### Exercise materials

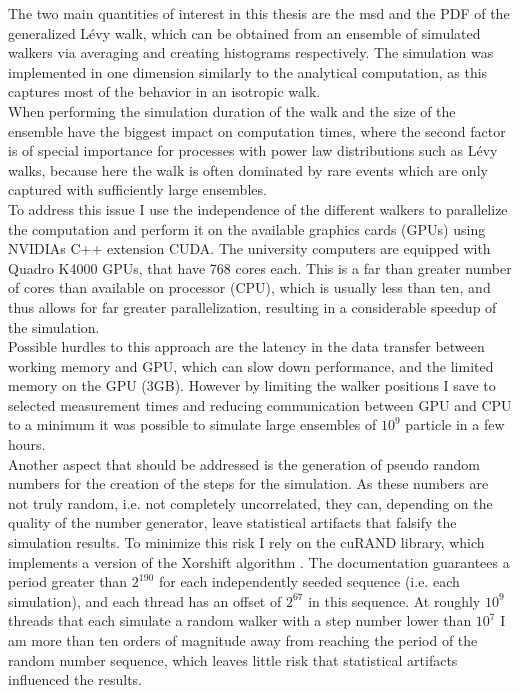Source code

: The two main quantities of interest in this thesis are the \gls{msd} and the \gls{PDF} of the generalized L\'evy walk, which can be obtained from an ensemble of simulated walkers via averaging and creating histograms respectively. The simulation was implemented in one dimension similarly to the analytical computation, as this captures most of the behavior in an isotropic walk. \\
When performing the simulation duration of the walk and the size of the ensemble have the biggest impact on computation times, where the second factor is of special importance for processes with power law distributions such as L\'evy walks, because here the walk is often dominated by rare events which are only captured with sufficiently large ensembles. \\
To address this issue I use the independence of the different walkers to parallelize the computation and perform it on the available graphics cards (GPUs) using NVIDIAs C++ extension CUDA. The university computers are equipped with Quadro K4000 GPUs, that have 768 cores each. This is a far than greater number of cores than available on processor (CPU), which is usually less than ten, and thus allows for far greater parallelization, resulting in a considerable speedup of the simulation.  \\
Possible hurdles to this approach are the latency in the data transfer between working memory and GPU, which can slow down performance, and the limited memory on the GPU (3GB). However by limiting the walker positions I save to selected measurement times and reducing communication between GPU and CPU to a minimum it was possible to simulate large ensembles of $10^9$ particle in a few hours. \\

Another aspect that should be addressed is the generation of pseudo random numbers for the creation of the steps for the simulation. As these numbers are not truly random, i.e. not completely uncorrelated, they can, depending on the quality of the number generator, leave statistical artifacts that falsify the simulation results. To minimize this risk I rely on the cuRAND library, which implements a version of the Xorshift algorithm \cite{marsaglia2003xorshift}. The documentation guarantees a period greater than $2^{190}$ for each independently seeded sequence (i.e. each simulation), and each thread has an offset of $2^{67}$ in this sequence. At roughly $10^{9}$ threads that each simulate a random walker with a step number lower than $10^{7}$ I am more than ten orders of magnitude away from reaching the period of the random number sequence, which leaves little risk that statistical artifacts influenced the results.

######
### Exercise materials

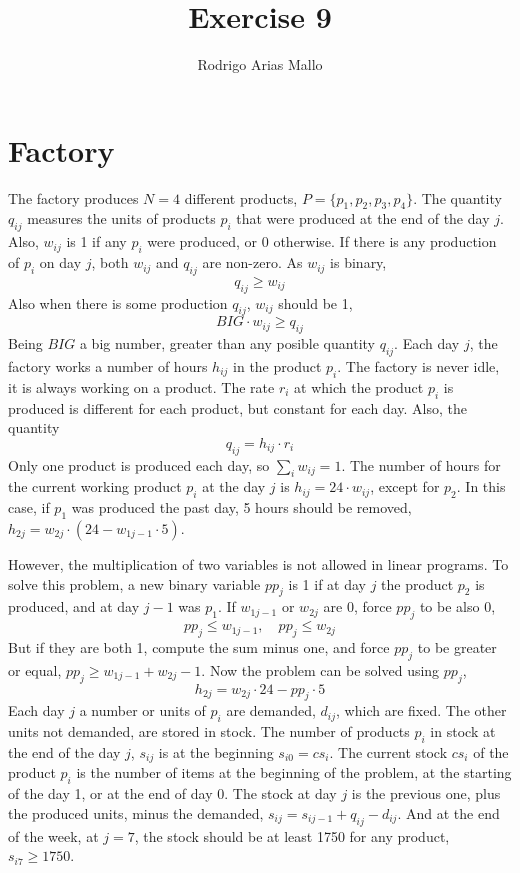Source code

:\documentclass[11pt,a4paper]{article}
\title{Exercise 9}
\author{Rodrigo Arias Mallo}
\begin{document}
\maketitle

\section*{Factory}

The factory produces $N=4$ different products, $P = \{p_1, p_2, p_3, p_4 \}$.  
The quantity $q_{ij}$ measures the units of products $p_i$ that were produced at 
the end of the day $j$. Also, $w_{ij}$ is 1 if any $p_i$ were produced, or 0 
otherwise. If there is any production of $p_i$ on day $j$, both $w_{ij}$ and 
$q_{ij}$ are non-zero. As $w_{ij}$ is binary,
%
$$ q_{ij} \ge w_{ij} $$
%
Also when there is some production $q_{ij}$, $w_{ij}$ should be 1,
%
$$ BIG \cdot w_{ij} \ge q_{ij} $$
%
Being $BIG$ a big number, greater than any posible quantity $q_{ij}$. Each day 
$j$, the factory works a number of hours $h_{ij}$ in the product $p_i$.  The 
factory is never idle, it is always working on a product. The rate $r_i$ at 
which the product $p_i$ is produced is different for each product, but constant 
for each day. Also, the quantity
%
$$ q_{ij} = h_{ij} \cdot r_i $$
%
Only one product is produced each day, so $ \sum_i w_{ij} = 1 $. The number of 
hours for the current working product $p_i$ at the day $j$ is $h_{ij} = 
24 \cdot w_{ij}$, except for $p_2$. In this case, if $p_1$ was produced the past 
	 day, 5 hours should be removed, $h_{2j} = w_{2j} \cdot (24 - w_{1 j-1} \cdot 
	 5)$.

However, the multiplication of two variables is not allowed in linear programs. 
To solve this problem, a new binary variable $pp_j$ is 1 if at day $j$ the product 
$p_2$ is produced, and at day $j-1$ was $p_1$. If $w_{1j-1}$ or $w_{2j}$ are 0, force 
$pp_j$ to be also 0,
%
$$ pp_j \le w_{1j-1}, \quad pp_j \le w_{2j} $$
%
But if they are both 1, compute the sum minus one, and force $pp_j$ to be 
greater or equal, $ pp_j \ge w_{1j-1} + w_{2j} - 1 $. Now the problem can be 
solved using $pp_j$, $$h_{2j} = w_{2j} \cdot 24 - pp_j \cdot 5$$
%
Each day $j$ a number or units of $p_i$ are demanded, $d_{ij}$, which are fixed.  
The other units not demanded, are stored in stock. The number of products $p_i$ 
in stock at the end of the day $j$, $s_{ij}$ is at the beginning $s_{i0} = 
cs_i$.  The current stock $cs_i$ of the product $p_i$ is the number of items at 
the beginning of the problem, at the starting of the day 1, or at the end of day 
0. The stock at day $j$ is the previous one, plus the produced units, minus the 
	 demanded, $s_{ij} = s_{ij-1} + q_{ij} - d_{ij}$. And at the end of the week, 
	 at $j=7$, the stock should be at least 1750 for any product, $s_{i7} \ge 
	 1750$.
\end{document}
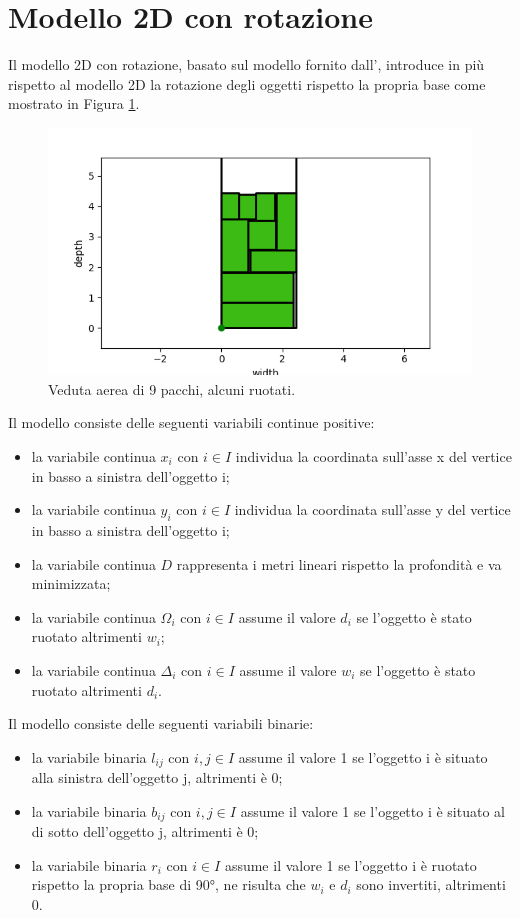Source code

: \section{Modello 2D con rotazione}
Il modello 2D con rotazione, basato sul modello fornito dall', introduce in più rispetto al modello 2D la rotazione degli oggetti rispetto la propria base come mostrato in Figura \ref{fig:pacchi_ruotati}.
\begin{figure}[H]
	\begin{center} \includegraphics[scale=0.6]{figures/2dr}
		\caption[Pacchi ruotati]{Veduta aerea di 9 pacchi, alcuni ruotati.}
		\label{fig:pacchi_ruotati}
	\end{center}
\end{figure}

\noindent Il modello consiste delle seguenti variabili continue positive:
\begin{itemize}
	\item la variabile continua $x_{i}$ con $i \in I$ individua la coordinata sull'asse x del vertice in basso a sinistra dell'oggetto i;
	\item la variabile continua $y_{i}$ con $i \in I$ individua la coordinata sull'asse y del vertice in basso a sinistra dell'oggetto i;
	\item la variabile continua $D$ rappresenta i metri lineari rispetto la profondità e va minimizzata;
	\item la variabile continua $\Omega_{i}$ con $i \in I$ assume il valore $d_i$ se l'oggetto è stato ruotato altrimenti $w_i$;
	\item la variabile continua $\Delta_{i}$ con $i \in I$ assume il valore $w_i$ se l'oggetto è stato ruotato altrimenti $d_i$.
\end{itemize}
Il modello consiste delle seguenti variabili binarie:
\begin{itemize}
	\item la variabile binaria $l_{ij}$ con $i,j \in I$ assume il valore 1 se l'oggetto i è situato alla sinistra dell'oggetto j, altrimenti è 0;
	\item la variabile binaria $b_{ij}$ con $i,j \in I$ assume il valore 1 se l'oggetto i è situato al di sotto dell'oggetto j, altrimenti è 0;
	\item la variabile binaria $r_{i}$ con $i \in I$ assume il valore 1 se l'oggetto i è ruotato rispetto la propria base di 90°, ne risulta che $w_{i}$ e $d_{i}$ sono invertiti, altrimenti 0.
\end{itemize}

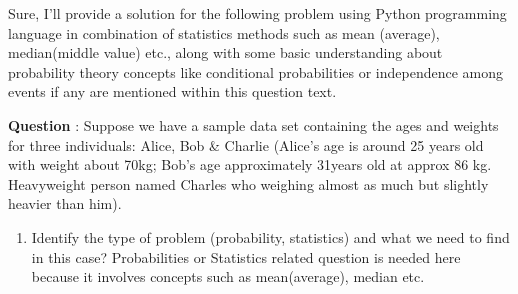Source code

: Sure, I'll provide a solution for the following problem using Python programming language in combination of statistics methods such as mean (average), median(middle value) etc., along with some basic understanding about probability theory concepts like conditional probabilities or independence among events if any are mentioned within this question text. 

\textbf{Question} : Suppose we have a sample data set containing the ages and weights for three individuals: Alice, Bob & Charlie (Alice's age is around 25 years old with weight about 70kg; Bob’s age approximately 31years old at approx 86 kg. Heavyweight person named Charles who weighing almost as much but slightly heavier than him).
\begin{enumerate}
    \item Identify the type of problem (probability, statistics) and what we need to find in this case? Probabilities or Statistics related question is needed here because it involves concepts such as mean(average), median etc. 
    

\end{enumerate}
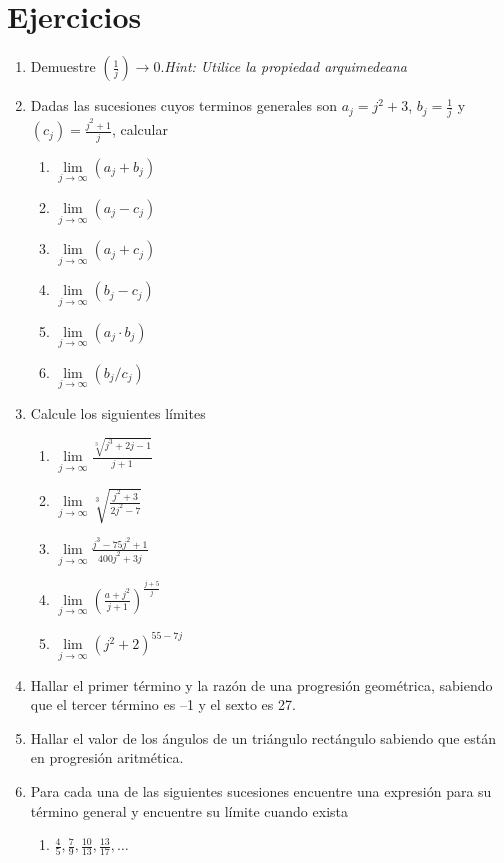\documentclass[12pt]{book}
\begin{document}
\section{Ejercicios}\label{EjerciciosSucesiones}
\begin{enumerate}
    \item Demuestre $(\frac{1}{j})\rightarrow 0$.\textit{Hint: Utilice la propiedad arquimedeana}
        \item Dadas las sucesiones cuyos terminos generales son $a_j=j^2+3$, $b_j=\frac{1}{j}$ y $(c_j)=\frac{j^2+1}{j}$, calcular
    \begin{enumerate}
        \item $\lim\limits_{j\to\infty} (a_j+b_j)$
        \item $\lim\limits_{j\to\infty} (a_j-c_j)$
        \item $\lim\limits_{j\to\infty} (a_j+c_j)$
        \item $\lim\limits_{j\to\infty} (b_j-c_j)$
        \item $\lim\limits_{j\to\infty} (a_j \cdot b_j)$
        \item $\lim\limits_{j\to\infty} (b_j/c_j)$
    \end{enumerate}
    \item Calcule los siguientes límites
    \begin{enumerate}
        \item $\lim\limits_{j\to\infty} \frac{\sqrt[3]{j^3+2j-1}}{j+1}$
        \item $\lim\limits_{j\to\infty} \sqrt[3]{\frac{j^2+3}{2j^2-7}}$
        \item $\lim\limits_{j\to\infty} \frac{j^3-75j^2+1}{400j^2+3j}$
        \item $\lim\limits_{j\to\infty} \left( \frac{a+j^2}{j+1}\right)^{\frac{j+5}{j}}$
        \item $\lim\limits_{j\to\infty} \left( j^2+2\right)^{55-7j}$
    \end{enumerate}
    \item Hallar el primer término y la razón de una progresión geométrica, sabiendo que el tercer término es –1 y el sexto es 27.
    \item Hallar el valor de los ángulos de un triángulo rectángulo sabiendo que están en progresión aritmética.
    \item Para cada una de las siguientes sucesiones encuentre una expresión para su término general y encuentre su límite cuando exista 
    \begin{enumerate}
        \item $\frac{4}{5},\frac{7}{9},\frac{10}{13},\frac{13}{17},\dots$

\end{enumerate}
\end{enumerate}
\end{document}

######

### What to do
Among the records, find every line with the word "production" and copy it.

### Exercise answer
otherwise. If there is any production of $p_i$ on day $j$, both $w_{ij}$ and 
Also when there is some production $q_{ij}$, $w_{ij}$ should be 1,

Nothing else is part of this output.